**ASSIGNED TASK:**
Count how many lines in the data hold "Card". Only the number.

**EXTRACTED INFORMATION:**
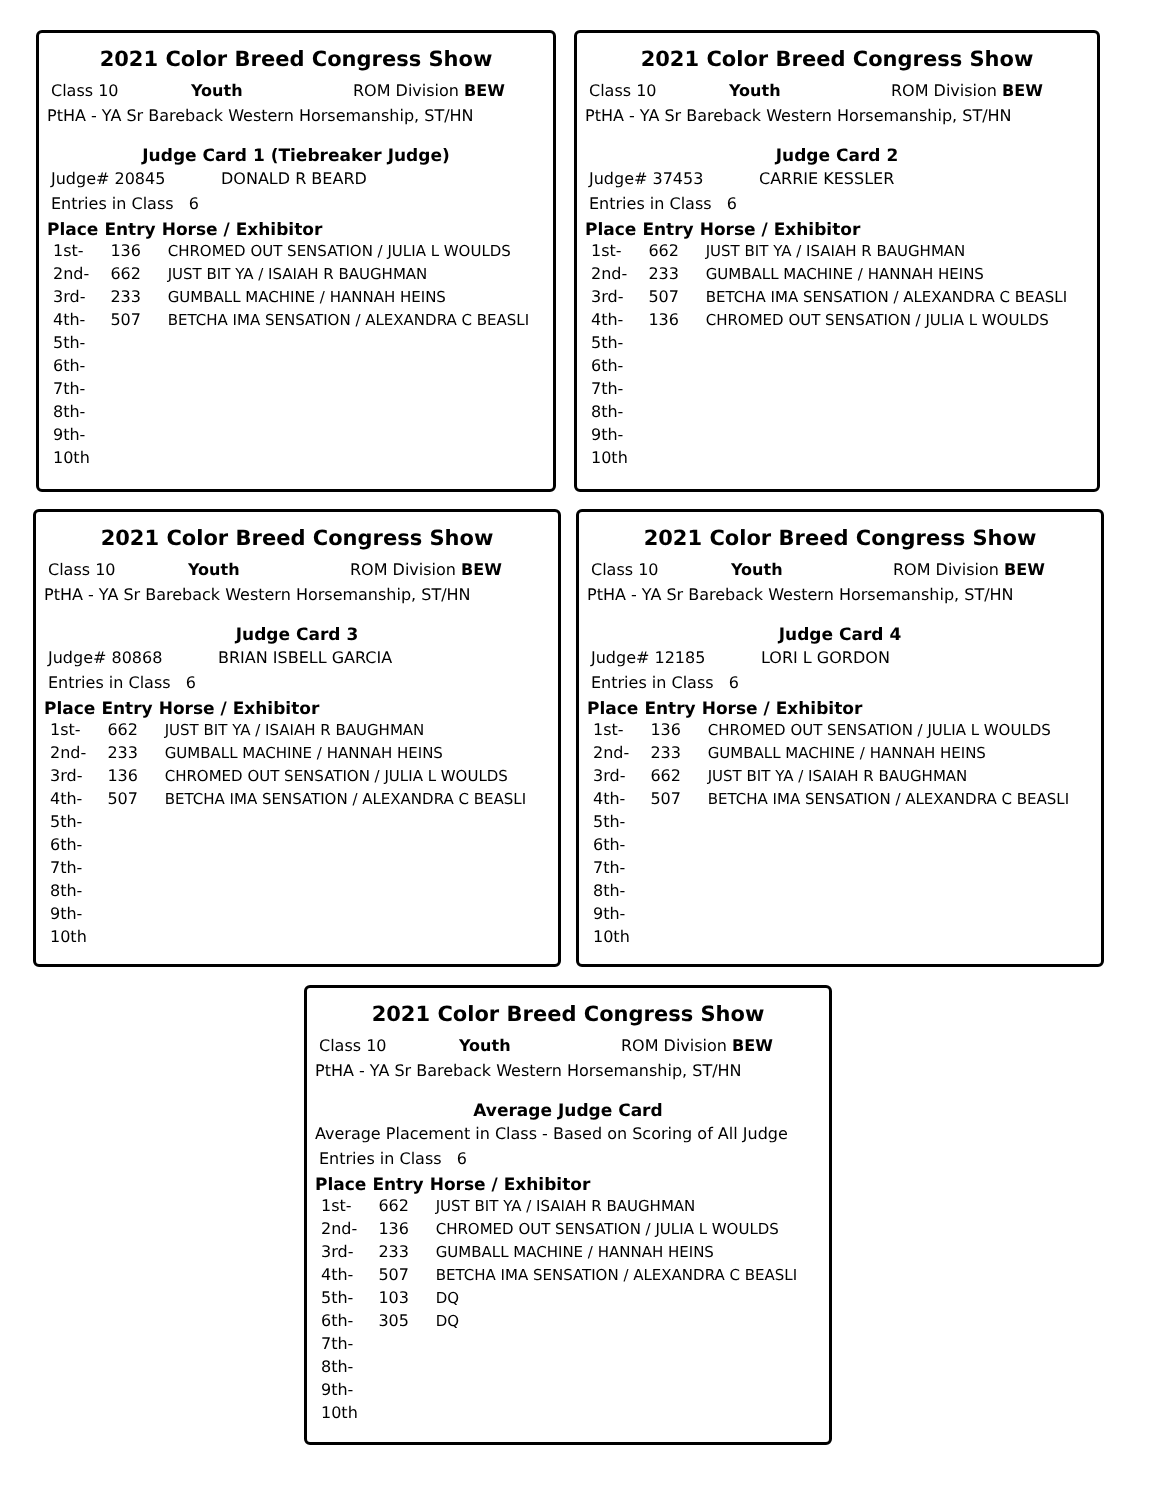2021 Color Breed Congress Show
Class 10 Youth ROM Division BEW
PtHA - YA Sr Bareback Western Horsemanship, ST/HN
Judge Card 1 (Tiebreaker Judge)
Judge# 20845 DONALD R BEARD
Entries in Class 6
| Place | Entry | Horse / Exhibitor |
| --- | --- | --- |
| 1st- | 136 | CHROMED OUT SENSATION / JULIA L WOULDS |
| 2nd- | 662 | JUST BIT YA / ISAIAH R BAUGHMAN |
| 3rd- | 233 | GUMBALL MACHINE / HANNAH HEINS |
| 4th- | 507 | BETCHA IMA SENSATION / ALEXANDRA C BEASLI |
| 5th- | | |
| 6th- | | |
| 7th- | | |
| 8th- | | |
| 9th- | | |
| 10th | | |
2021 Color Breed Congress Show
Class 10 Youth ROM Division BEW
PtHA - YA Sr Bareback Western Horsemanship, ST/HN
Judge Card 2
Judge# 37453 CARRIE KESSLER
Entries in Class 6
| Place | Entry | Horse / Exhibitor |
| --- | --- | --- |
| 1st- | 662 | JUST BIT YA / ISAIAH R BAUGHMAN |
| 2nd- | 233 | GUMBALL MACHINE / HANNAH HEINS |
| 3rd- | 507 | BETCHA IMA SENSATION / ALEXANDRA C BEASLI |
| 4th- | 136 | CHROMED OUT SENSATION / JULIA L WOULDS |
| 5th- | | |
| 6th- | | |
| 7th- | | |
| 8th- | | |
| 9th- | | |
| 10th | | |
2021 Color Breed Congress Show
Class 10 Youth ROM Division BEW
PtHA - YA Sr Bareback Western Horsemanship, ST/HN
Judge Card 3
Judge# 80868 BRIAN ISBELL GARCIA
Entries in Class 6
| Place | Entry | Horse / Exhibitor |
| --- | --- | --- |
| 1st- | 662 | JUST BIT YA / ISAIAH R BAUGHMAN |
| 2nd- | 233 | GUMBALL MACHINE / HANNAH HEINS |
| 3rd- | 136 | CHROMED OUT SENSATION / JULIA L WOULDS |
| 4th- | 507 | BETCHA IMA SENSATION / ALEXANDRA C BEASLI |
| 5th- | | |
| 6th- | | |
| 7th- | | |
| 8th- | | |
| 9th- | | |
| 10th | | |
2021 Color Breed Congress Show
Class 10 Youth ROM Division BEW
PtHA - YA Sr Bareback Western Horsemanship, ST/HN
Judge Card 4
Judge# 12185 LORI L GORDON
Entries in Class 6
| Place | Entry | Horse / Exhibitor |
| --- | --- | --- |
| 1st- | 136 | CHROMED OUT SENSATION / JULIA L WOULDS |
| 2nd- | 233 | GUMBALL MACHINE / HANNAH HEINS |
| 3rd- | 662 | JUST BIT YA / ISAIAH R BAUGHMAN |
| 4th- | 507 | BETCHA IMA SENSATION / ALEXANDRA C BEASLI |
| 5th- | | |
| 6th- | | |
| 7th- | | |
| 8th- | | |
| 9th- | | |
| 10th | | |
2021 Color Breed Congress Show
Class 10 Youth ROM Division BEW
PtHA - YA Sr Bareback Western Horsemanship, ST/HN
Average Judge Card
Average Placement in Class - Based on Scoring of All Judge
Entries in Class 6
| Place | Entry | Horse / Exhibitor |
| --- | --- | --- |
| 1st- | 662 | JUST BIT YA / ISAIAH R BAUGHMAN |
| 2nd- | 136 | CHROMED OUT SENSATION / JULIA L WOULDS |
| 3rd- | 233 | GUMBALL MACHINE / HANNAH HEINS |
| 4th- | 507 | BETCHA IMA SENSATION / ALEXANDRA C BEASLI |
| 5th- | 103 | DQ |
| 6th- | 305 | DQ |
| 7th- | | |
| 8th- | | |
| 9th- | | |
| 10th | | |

**ANSWER BELOW:**
5